* START DATA EXCERPTS *

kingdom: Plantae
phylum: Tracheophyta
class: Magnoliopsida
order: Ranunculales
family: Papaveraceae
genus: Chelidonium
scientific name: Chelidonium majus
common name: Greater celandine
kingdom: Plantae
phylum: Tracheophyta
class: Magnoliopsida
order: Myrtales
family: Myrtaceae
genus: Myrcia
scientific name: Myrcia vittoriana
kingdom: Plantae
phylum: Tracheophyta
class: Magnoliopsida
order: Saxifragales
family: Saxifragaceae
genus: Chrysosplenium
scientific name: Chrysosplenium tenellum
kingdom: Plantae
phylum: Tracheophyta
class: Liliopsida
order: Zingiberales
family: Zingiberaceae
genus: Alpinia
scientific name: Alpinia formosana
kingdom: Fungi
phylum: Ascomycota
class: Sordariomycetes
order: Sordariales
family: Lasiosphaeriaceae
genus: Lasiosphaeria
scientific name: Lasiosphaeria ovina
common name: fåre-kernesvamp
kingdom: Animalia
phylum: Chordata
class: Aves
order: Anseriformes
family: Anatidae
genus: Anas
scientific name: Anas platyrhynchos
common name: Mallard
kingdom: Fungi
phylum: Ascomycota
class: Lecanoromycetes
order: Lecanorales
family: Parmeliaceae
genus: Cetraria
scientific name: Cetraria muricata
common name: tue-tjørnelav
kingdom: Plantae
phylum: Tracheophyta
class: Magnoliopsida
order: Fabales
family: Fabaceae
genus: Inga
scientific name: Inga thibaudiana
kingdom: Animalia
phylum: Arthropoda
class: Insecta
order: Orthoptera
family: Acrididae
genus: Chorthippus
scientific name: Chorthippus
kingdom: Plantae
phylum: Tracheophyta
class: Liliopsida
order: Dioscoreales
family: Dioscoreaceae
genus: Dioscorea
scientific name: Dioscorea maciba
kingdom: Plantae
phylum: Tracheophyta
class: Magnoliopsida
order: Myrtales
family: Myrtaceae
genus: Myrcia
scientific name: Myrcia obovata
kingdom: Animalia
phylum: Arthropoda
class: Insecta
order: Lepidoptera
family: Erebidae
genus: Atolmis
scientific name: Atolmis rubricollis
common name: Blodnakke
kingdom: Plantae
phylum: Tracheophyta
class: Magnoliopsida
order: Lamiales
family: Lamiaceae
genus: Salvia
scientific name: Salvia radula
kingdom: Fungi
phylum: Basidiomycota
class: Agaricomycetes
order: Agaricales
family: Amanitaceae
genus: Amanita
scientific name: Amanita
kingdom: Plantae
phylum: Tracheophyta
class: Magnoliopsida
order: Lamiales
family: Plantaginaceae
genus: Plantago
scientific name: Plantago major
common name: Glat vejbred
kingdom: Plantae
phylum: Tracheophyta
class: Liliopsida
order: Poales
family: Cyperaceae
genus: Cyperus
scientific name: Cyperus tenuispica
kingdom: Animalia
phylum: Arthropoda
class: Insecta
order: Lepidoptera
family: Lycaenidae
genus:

* END DATA EXCERPTS *

Turn every line of the listing above into a Markdown table with two columns, Row and Entry. Number the rows and skip any blank lines.

SOLUTION BELOW:
| Row | Entry |
|---|---|
| 1 | kingdom: Plantae |
| 2 | phylum: Tracheophyta |
| 3 | class: Magnoliopsida |
| 4 | order: Ranunculales |
| 5 | family: Papaveraceae |
| 6 | genus: Chelidonium |
| 7 | scientific name: Chelidonium majus |
| 8 | common name: Greater celandine |
| 9 | kingdom: Plantae |
| 10 | phylum: Tracheophyta |
| 11 | class: Magnoliopsida |
| 12 | order: Myrtales |
| 13 | family: Myrtaceae |
| 14 | genus: Myrcia |
| 15 | scientific name: Myrcia vittoriana |
| 16 | kingdom: Plantae |
| 17 | phylum: Tracheophyta |
| 18 | class: Magnoliopsida |
| 19 | order: Saxifragales |
| 20 | family: Saxifragaceae |
| 21 | genus: Chrysosplenium |
| 22 | scientific name: Chrysosplenium tenellum |
| 23 | kingdom: Plantae |
| 24 | phylum: Tracheophyta |
| 25 | class: Liliopsida |
| 26 | order: Zingiberales |
| 27 | family: Zingiberaceae |
| 28 | genus: Alpinia |
| 29 | scientific name: Alpinia formosana |
| 30 | kingdom: Fungi |
| 31 | phylum: Ascomycota |
| 32 | class: Sordariomycetes |
| 33 | order: Sordariales |
| 34 | family: Lasiosphaeriaceae |
| 35 | genus: Lasiosphaeria |
| 36 | scientific name: Lasiosphaeria ovina |
| 37 | common name: fåre-kernesvamp |
| 38 | kingdom: Animalia |
| 39 | phylum: Chordata |
| 40 | class: Aves |
| 41 | order: Anseriformes |
| 42 | family: Anatidae |
| 43 | genus: Anas |
| 44 | scientific name: Anas platyrhynchos |
| 45 | common name: Mallard |
| 46 | kingdom: Fungi |
| 47 | phylum: Ascomycota |
| 48 | class: Lecanoromycetes |
| 49 | order: Lecanorales |
| 50 | family: Parmeliaceae |
| 51 | genus: Cetraria |
| 52 | scientific name: Cetraria muricata |
| 53 | common name: tue-tjørnelav |
| 54 | kingdom: Plantae |
| 55 | phylum: Tracheophyta |
| 56 | class: Magnoliopsida |
| 57 | order: Fabales |
| 58 | family: Fabaceae |
| 59 | genus: Inga |
| 60 | scientific name: Inga thibaudiana |
| 61 | kingdom: Animalia |
| 62 | phylum: Arthropoda |
| 63 | class: Insecta |
| 64 | order: Orthoptera |
| 65 | family: Acrididae |
| 66 | genus: Chorthippus |
| 67 | scientific name: Chorthippus |
| 68 | kingdom: Plantae |
| 69 | phylum: Tracheophyta |
| 70 | class: Liliopsida |
| 71 | order: Dioscoreales |
| 72 | family: Dioscoreaceae |
| 73 | genus: Dioscorea |
| 74 | scientific name: Dioscorea maciba |
| 75 | kingdom: Plantae |
| 76 | phylum: Tracheophyta |
| 77 | class: Magnoliopsida |
| 78 | order: Myrtales |
| 79 | family: Myrtaceae |
| 80 | genus: Myrcia |
| 81 | scientific name: Myrcia obovata |
| 82 | kingdom: Animalia |
| 83 | phylum: Arthropoda |
| 84 | class: Insecta |
| 85 | order: Lepidoptera |
| 86 | family: Erebidae |
| 87 | genus: Atolmis |
| 88 | scientific name: Atolmis rubricollis |
| 89 | common name: Blodnakke |
| 90 | kingdom: Plantae |
| 91 | phylum: Tracheophyta |
| 92 | class: Magnoliopsida |
| 93 | order: Lamiales |
| 94 | family: Lamiaceae |
| 95 | genus: Salvia |
| 96 | scientific name: Salvia radula |
| 97 | kingdom: Fungi |
| 98 | phylum: Basidiomycota |
| 99 | class: Agaricomycetes |
| 100 | order: Agaricales |
| 101 | family: Amanitaceae |
| 102 | genus: Amanita |
| 103 | scientific name: Amanita |
| 104 | kingdom: Plantae |
| 105 | phylum: Tracheophyta |
| 106 | class: Magnoliopsida |
| 107 | order: Lamiales |
| 108 | family: Plantaginaceae |
| 109 | genus: Plantago |
| 110 | scientific name: Plantago major |
| 111 | common name: Glat vejbred |
| 112 | kingdom: Plantae |
| 113 | phylum: Tracheophyta |
| 114 | class: Liliopsida |
| 115 | order: Poales |
| 116 | family: Cyperaceae |
| 117 | genus: Cyperus |
| 118 | scientific name: Cyperus tenuispica |
| 119 | kingdom: Animalia |
| 120 | phylum: Arthropoda |
| 121 | class: Insecta |
| 122 | order: Lepidoptera |
| 123 | family: Lycaenidae |
| 124 | genus: |